Le court métrage, réalisé il y a plus de deux ans, avait déjà été censuré par les autorités vietnamiennes à l'époque. Reconnaissant la valeur technique de l'oeuvre, le régime communiste avait autorisé sa diffusion dans les milieux professionnels et étudiants, pas sa sortie en salle.

Mais lors du dernier festival de Cannes, où Phan Dang Di est allé chercher des financements pour un projet de long métrage, un membre du comité de sélection de celui de Venise l'a repéré.

Le réalisateur, prêt à couper quelques scènes pour être projeté dans la section Corto Cortissimo de la Mostra, a retenté sa chance. En vain.

Les coupures proposées raccourcissaient «quelques scènes de sexe», reconnaît Le Ngoc Minh. Mais impossible de revenir sur l'interdiction car, tranche-t-il, «le contenu principal du film n'a pas changé».

Phan Dang Di, lui, a du mal à comprendre la décision.

«Il y a des scènes d'autres films vietnamiens qui sont plus crues» que les siennes, estime-t-il. «Pour moi, le film ne pose pas de problème politique, religieux, ne s'oppose pas au gouvernement. C'est juste une histoire d'amour un peu triste, une pensée personnelle».

Le réalisateur comprend que certains, surtout parmi les plus âgés, puissent être «allergiques» à son travail.

Mais au sein de la jeune génération de cinéastes, «il y a une tendance à exprimer des choses personnelles, la vie telle qu'on la voit de nos propres yeux, les choses vues et senties», souligne-t-il. Et «le public aime de plus en plus voir des choses de plus en plus personnelles, intimes, délicates, avec plus de profondeur».
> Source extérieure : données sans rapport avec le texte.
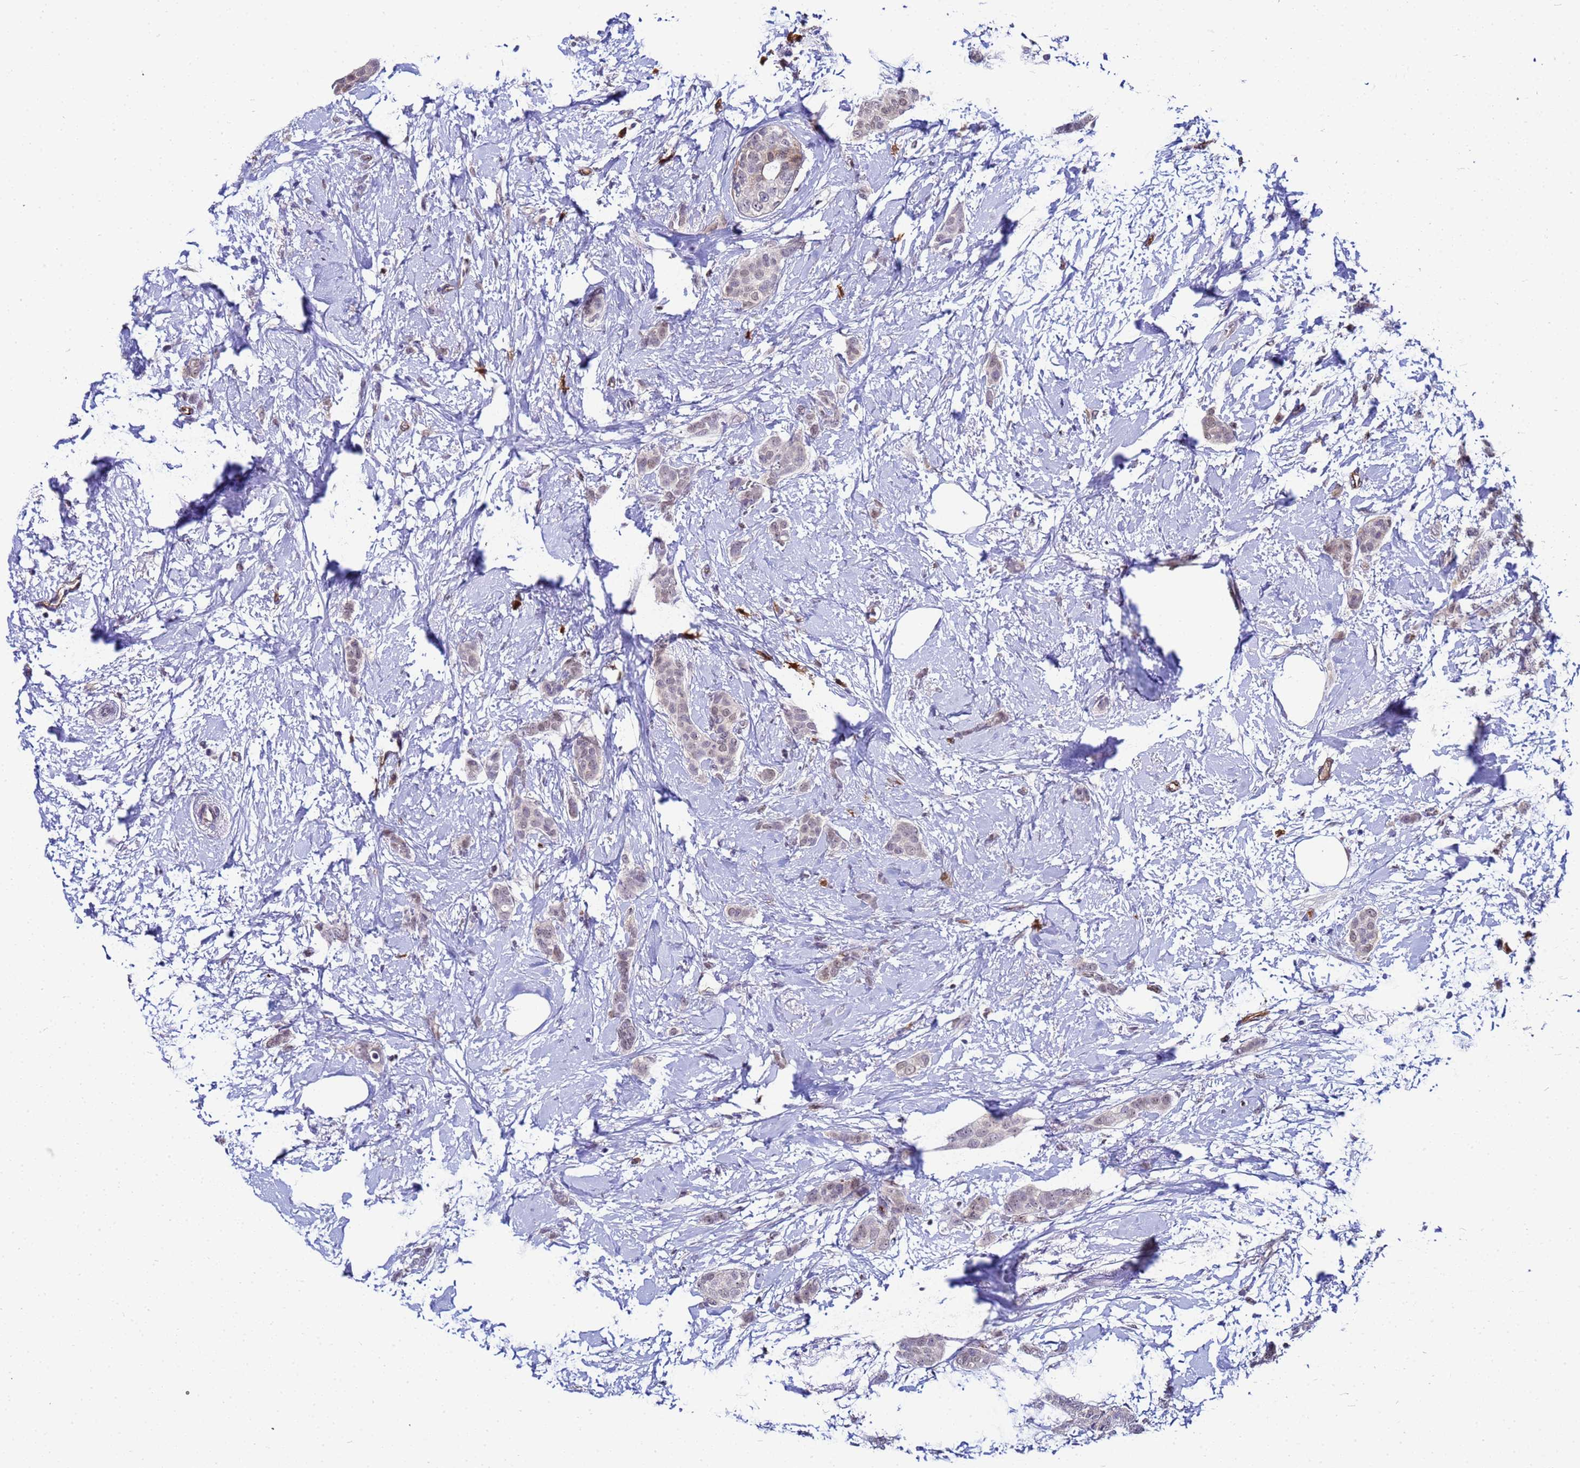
{"staining": {"intensity": "weak", "quantity": "<25%", "location": "nuclear"}, "tissue": "breast cancer", "cell_type": "Tumor cells", "image_type": "cancer", "snomed": [{"axis": "morphology", "description": "Duct carcinoma"}, {"axis": "topography", "description": "Breast"}], "caption": "Immunohistochemistry of human breast cancer exhibits no positivity in tumor cells.", "gene": "SLC25A37", "patient": {"sex": "female", "age": 72}}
Loin des scènes «grossières» que la censure dénonce dans Khi toi 20, le réalisateur franco-vietnamien Tran Anh Hung, auteur de Cyclo, L'odeur de la papaye verte ou encore À la verticale de l'été, y voit lui une «grande sensualité».

«Il y a un charme incroyable dans les personnages et la façon de filmer», estime-t-il. Tran Anh Hung, qui vit en France, donne depuis quelques années des cours dans son Vietnam natal et a aidé le jeune réalisateur à travailler son scénario.

«Interdire de montrer Quand j'ai 20 ans de Phan Dang Di à Venise, c'est extrêmement dommageable pour l'auteur et le cinéma vietnamien», juge-t-il. «Ce n'est pas tous les jours qu'un film vietnamien est sélectionné en sélection officielle à Venise, dans l'un des plus grands festivals du monde».

À Cannes en 1993, Tran Anh Hung avait décroché la Caméra d'Or, décernée pour des premiers films, avec L'odeur de la papaye verte. Deux ans plus tard, il recevait un Lion d'Or à Venise pour Cyclo, un long métrage lui-même fustigé par Hanoï.

Mais les productions 100 % vietnamiennes sont encore très rares dans les festivals internationaux.

Phan Dang Di affirme qu'il respectera la décision de ses censeurs et ne fera pas le voyage en Italie pour la 65e édition de la Mostra qui s'est ouverte mercredi. Mais si le film était à refaire, assure-t-il, il «le referait de la même façon».